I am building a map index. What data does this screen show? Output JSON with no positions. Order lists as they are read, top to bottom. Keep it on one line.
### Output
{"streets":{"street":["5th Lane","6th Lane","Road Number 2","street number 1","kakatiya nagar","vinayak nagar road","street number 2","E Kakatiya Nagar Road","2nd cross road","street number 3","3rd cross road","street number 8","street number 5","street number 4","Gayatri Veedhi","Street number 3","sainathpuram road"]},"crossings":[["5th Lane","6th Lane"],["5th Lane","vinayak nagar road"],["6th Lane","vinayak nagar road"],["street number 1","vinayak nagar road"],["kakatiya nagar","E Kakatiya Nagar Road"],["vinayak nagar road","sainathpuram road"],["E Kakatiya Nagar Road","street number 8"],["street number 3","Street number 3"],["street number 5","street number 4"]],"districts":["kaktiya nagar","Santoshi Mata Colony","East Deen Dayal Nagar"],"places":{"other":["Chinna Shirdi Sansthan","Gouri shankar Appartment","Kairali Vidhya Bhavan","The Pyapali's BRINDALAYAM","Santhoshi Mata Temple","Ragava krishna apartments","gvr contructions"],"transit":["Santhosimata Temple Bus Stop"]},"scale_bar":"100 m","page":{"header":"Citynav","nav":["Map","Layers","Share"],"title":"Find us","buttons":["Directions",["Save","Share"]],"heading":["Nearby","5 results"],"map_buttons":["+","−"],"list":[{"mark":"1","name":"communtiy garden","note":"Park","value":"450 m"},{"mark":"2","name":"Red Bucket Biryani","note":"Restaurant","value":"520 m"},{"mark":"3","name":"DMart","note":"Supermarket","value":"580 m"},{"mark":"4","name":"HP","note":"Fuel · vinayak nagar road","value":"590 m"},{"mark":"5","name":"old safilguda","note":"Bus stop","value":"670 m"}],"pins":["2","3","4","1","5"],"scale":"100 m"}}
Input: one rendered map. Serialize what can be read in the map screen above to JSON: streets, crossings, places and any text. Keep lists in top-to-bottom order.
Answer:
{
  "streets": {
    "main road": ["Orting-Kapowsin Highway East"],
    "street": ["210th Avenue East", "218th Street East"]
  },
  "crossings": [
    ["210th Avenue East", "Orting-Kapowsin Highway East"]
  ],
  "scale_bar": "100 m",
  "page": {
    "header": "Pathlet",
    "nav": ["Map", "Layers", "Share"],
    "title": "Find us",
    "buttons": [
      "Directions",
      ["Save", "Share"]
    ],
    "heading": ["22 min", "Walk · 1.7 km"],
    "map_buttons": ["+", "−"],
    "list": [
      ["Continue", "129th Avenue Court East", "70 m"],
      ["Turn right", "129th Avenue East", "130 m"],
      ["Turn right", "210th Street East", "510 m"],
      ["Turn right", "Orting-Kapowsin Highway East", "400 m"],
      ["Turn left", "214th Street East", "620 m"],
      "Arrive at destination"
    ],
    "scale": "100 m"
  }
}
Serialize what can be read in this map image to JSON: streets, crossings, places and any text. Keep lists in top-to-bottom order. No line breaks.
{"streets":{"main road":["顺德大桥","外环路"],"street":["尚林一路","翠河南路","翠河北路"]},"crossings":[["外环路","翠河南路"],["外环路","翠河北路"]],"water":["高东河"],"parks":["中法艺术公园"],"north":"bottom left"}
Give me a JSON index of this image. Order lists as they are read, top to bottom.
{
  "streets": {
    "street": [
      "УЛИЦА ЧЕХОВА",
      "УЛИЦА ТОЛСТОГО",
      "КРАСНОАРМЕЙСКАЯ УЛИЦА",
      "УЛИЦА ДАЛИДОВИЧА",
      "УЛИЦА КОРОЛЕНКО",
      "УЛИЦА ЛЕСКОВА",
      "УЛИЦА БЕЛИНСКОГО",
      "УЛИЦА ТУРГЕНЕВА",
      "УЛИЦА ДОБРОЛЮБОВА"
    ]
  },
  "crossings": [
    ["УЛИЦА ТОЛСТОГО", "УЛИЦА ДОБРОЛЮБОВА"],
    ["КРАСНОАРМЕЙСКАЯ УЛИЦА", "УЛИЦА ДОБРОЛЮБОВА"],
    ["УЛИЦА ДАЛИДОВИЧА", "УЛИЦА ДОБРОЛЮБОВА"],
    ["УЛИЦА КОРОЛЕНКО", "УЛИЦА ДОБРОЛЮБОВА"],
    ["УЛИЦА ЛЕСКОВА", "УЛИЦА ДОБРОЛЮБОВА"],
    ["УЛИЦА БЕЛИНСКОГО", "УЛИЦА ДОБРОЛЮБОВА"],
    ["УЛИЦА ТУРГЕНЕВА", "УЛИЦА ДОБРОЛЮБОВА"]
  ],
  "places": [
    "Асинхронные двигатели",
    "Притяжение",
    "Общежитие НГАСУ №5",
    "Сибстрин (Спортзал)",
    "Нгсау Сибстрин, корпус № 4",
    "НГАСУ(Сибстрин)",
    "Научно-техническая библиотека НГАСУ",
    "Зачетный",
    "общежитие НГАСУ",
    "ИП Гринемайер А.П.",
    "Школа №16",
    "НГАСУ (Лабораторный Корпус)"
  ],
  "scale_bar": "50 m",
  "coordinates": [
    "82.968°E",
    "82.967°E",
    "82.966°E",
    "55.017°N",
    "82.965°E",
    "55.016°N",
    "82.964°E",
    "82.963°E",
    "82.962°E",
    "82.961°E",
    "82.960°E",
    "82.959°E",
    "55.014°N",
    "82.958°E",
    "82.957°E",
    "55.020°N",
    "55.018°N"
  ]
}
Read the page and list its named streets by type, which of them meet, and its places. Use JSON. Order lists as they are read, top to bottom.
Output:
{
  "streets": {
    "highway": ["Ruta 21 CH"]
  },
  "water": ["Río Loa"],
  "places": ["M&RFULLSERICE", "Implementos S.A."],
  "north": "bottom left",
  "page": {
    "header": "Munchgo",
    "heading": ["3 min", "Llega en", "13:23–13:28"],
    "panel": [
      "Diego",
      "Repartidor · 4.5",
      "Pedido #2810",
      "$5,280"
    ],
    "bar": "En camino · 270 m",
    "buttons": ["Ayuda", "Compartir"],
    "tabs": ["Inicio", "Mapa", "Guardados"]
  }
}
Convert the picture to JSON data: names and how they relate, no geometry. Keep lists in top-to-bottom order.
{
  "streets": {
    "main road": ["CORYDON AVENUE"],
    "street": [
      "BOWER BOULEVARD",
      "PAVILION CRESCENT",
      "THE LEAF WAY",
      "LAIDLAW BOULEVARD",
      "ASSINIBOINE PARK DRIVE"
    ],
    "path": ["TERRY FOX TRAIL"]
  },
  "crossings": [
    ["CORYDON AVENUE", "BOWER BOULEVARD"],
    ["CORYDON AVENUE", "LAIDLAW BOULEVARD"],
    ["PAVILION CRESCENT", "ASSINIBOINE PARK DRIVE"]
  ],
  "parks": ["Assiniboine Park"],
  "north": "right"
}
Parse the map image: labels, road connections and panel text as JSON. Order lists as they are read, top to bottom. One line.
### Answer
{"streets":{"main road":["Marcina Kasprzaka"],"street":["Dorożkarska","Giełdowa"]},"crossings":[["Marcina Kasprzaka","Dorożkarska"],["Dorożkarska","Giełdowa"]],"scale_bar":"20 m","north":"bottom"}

§ **What you are asked to do**:
Go through the data above and transcribe every entry exactly.

§ **Written answer**:
I am building a map index. What data does this screen show? Output JSON with no positions. Order lists as they are read, top to bottom. Keep it on one line.
### Output
{"streets":{"street":["5th Lane","6th Lane","Road Number 2","street number 1","kakatiya nagar","vinayak nagar road","street number 2","E Kakatiya Nagar Road","2nd cross road","street number 3","3rd cross road","street number 8","street number 5","street number 4","Gayatri Veedhi","Street number 3","sainathpuram road"]},"crossings":[["5th Lane","6th Lane"],["5th Lane","vinayak nagar road"],["6th Lane","vinayak nagar road"],["street number 1","vinayak nagar road"],["kakatiya nagar","E Kakatiya Nagar Road"],["vinayak nagar road","sainathpuram road"],["E Kakatiya Nagar Road","street number 8"],["street number 3","Street number 3"],["street number 5","street number 4"]],"districts":["kaktiya nagar","Santoshi Mata Colony","East Deen Dayal Nagar"],"places":{"other":["Chinna Shirdi Sansthan","Gouri shankar Appartment","Kairali Vidhya Bhavan","The Pyapali's BRINDALAYAM","Santhoshi Mata Temple","Ragava krishna apartments","gvr contructions"],"transit":["Santhosimata Temple Bus Stop"]},"scale_bar":"100 m","page":{"header":"Citynav","nav":["Map","Layers","Share"],"title":"Find us","buttons":["Directions",["Save","Share"]],"heading":["Nearby","5 results"],"map_buttons":["+","−"],"list":[{"mark":"1","name":"communtiy garden","note":"Park","value":"450 m"},{"mark":"2","name":"Red Bucket Biryani","note":"Restaurant","value":"520 m"},{"mark":"3","name":"DMart","note":"Supermarket","value":"580 m"},{"mark":"4","name":"HP","note":"Fuel · vinayak nagar road","value":"590 m"},{"mark":"5","name":"old safilguda","note":"Bus stop","value":"670 m"}],"pins":["2","3","4","1","5"],"scale":"100 m"}}
Input: one rendered map. Serialize what can be read in the map screen above to JSON: streets, crossings, places and any text. Keep lists in top-to-bottom order.
Answer:
{
  "streets": {
    "main road": ["Orting-Kapowsin Highway East"],
    "street": ["210th Avenue East", "218th Street East"]
  },
  "crossings": [
    ["210th Avenue East", "Orting-Kapowsin Highway East"]
  ],
  "scale_bar": "100 m",
  "page": {
    "header": "Pathlet",
    "nav": ["Map", "Layers", "Share"],
    "title": "Find us",
    "buttons": [
      "Directions",
      ["Save", "Share"]
    ],
    "heading": ["22 min", "Walk · 1.7 km"],
    "map_buttons": ["+", "−"],
    "list": [
      ["Continue", "129th Avenue Court East", "70 m"],
      ["Turn right", "129th Avenue East", "130 m"],
      ["Turn right", "210th Street East", "510 m"],
      ["Turn right", "Orting-Kapowsin Highway East", "400 m"],
      ["Turn left", "214th Street East", "620 m"],
      "Arrive at destination"
    ],
    "scale": "100 m"
  }
}
Serialize what can be read in this map image to JSON: streets, crossings, places and any text. Keep lists in top-to-bottom order. No line breaks.
{"streets":{"main road":["顺德大桥","外环路"],"street":["尚林一路","翠河南路","翠河北路"]},"crossings":[["外环路","翠河南路"],["外环路","翠河北路"]],"water":["高东河"],"parks":["中法艺术公园"],"north":"bottom left"}
Give me a JSON index of this image. Order lists as they are read, top to bottom.
{
  "streets": {
    "street": [
      "УЛИЦА ЧЕХОВА",
      "УЛИЦА ТОЛСТОГО",
      "КРАСНОАРМЕЙСКАЯ УЛИЦА",
      "УЛИЦА ДАЛИДОВИЧА",
      "УЛИЦА КОРОЛЕНКО",
      "УЛИЦА ЛЕСКОВА",
      "УЛИЦА БЕЛИНСКОГО",
      "УЛИЦА ТУРГЕНЕВА",
      "УЛИЦА ДОБРОЛЮБОВА"
    ]
  },
  "crossings": [
    ["УЛИЦА ТОЛСТОГО", "УЛИЦА ДОБРОЛЮБОВА"],
    ["КРАСНОАРМЕЙСКАЯ УЛИЦА", "УЛИЦА ДОБРОЛЮБОВА"],
    ["УЛИЦА ДАЛИДОВИЧА", "УЛИЦА ДОБРОЛЮБОВА"],
    ["УЛИЦА КОРОЛЕНКО", "УЛИЦА ДОБРОЛЮБОВА"],
    ["УЛИЦА ЛЕСКОВА", "УЛИЦА ДОБРОЛЮБОВА"],
    ["УЛИЦА БЕЛИНСКОГО", "УЛИЦА ДОБРОЛЮБОВА"],
    ["УЛИЦА ТУРГЕНЕВА", "УЛИЦА ДОБРОЛЮБОВА"]
  ],
  "places": [
    "Асинхронные двигатели",
    "Притяжение",
    "Общежитие НГАСУ №5",
    "Сибстрин (Спортзал)",
    "Нгсау Сибстрин, корпус № 4",
    "НГАСУ(Сибстрин)",
    "Научно-техническая библиотека НГАСУ",
    "Зачетный",
    "общежитие НГАСУ",
    "ИП Гринемайер А.П.",
    "Школа №16",
    "НГАСУ (Лабораторный Корпус)"
  ],
  "scale_bar": "50 m",
  "coordinates": [
    "82.968°E",
    "82.967°E",
    "82.966°E",
    "55.017°N",
    "82.965°E",
    "55.016°N",
    "82.964°E",
    "82.963°E",
    "82.962°E",
    "82.961°E",
    "82.960°E",
    "82.959°E",
    "55.014°N",
    "82.958°E",
    "82.957°E",
    "55.020°N",
    "55.018°N"
  ]
}
Read the page and list its named streets by type, which of them meet, and its places. Use JSON. Order lists as they are read, top to bottom.
Output:
{
  "streets": {
    "highway": ["Ruta 21 CH"]
  },
  "water": ["Río Loa"],
  "places": ["M&RFULLSERICE", "Implementos S.A."],
  "north": "bottom left",
  "page": {
    "header": "Munchgo",
    "heading": ["3 min", "Llega en", "13:23–13:28"],
    "panel": [
      "Diego",
      "Repartidor · 4.5",
      "Pedido #2810",
      "$5,280"
    ],
    "bar": "En camino · 270 m",
    "buttons": ["Ayuda", "Compartir"],
    "tabs": ["Inicio", "Mapa", "Guardados"]
  }
}
Convert the picture to JSON data: names and how they relate, no geometry. Keep lists in top-to-bottom order.
{
  "streets": {
    "main road": ["CORYDON AVENUE"],
    "street": [
      "BOWER BOULEVARD",
      "PAVILION CRESCENT",
      "THE LEAF WAY",
      "LAIDLAW BOULEVARD",
      "ASSINIBOINE PARK DRIVE"
    ],
    "path": ["TERRY FOX TRAIL"]
  },
  "crossings": [
    ["CORYDON AVENUE", "BOWER BOULEVARD"],
    ["CORYDON AVENUE", "LAIDLAW BOULEVARD"],
    ["PAVILION CRESCENT", "ASSINIBOINE PARK DRIVE"]
  ],
  "parks": ["Assiniboine Park"],
  "north": "right"
}
Parse the map image: labels, road connections and panel text as JSON. Order lists as they are read, top to bottom. One line.
### Answer
{"streets":{"main road":["Marcina Kasprzaka"],"street":["Dorożkarska","Giełdowa"]},"crossings":[["Marcina Kasprzaka","Dorożkarska"],["Dorożkarska","Giełdowa"]],"scale_bar":"20 m","north":"bottom"}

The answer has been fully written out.